» **Problem to solve**: Go through the records, and copy each line in which the string "lines" is present.

START Supplied material

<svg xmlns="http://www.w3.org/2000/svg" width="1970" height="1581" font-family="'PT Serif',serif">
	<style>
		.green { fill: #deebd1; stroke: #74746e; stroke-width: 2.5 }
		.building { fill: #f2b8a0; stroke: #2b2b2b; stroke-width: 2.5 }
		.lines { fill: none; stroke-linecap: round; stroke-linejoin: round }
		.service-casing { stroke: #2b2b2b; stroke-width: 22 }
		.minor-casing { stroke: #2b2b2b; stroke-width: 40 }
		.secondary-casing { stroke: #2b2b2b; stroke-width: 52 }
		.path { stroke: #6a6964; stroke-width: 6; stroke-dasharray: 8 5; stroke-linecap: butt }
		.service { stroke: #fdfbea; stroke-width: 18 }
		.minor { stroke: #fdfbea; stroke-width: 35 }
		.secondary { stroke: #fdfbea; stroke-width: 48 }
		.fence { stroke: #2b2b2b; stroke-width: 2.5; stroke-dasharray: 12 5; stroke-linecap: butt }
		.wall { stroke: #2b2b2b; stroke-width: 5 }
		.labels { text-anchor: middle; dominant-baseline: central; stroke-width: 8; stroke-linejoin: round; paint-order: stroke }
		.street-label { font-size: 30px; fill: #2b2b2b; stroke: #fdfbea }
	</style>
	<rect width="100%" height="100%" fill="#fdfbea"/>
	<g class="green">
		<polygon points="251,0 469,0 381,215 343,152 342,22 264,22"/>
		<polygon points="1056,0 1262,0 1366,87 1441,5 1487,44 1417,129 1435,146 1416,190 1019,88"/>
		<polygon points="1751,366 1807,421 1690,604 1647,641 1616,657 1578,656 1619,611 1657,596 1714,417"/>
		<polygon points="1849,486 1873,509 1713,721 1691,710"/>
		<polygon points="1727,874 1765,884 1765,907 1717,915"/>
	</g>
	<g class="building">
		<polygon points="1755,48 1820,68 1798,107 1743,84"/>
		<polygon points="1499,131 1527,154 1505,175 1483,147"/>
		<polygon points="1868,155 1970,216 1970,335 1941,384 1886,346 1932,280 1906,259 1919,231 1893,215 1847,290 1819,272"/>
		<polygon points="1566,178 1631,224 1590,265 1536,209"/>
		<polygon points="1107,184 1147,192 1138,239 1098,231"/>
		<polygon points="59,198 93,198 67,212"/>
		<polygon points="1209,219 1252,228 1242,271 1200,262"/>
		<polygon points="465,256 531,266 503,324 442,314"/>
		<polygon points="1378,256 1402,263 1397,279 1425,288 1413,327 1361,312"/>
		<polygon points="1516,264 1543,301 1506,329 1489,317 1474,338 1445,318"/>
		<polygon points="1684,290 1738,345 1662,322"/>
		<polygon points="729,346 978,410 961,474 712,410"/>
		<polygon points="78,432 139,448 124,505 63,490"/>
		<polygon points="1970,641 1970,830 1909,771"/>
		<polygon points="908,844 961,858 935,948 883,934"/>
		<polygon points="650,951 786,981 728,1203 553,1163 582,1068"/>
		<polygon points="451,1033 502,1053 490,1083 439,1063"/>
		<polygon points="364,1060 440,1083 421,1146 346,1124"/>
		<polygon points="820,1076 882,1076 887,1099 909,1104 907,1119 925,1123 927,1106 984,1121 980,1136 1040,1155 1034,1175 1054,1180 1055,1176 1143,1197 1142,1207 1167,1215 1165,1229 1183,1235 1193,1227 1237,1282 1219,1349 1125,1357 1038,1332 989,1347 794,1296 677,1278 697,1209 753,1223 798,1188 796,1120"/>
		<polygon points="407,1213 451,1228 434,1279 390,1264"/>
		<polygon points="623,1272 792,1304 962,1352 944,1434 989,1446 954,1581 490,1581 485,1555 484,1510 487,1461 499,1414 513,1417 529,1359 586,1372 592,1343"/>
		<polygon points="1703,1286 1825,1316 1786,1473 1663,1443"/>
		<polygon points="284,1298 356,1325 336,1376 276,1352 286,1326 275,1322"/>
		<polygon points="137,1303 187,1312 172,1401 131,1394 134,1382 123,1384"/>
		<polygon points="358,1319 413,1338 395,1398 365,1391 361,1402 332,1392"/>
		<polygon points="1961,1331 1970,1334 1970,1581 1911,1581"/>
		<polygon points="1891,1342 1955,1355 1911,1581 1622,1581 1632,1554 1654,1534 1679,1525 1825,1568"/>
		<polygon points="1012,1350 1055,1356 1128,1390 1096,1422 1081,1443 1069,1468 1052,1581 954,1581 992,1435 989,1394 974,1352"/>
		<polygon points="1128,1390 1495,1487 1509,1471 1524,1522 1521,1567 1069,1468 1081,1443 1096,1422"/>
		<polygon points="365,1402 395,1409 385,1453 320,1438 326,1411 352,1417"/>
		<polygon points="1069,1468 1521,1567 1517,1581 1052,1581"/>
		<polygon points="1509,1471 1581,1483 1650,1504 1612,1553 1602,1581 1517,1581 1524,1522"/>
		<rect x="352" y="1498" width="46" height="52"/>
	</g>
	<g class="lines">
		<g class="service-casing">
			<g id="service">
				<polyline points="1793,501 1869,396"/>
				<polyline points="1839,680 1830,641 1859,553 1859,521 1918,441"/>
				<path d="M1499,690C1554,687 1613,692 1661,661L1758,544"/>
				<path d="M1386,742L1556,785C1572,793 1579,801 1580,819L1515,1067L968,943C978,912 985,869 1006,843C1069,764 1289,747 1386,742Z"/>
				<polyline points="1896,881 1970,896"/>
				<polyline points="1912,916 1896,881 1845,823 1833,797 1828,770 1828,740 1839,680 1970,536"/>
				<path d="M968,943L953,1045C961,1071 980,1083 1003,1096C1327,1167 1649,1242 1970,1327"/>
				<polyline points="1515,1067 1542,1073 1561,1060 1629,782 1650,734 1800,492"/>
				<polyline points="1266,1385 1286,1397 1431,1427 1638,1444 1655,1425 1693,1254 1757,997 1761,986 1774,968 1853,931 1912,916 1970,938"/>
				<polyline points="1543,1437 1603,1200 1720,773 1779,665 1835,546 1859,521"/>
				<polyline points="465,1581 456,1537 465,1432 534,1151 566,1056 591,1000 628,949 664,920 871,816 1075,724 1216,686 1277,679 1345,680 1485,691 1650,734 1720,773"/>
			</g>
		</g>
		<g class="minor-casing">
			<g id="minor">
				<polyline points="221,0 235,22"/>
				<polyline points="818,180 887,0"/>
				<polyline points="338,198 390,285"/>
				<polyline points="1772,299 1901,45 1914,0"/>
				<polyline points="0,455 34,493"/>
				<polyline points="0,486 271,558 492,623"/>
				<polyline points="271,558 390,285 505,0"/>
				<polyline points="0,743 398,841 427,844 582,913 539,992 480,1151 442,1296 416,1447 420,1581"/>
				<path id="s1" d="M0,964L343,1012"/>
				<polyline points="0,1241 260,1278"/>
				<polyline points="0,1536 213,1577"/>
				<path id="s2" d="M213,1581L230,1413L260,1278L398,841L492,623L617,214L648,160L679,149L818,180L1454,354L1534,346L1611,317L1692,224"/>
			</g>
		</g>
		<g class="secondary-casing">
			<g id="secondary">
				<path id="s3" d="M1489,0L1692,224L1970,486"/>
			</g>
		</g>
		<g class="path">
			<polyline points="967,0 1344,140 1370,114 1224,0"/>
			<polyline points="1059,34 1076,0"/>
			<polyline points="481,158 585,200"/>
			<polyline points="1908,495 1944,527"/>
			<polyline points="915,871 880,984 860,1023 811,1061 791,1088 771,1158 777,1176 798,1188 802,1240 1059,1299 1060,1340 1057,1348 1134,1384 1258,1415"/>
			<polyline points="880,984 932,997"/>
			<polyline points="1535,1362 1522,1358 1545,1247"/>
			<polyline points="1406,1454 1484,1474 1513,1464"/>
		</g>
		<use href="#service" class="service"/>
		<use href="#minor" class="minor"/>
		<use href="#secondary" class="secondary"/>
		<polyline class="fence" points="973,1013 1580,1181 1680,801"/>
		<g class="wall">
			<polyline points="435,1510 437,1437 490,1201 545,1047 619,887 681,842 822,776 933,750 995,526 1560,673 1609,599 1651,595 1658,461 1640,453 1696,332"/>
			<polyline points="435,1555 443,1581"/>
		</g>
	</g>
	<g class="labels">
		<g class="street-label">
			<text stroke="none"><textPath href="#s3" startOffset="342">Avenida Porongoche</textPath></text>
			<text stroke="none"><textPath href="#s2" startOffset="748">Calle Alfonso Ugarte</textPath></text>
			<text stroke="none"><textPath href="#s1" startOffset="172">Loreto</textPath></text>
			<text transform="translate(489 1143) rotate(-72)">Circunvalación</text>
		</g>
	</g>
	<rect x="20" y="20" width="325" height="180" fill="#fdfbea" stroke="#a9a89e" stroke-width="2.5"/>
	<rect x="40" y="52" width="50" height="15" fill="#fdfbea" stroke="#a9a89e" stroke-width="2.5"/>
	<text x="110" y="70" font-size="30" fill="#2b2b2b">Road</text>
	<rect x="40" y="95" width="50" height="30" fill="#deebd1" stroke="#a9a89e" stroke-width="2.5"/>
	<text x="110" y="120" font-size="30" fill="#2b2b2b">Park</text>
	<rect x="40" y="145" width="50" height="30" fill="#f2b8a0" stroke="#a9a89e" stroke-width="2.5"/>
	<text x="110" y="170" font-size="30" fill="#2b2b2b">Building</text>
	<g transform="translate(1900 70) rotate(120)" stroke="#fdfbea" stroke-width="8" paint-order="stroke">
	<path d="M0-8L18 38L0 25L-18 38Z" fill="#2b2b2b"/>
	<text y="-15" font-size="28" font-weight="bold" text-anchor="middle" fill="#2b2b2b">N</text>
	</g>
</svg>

END Supplied material

» **Task output**:
		.lines { fill: none; stroke-linecap: round; stroke-linejoin: round }
	<g class="lines">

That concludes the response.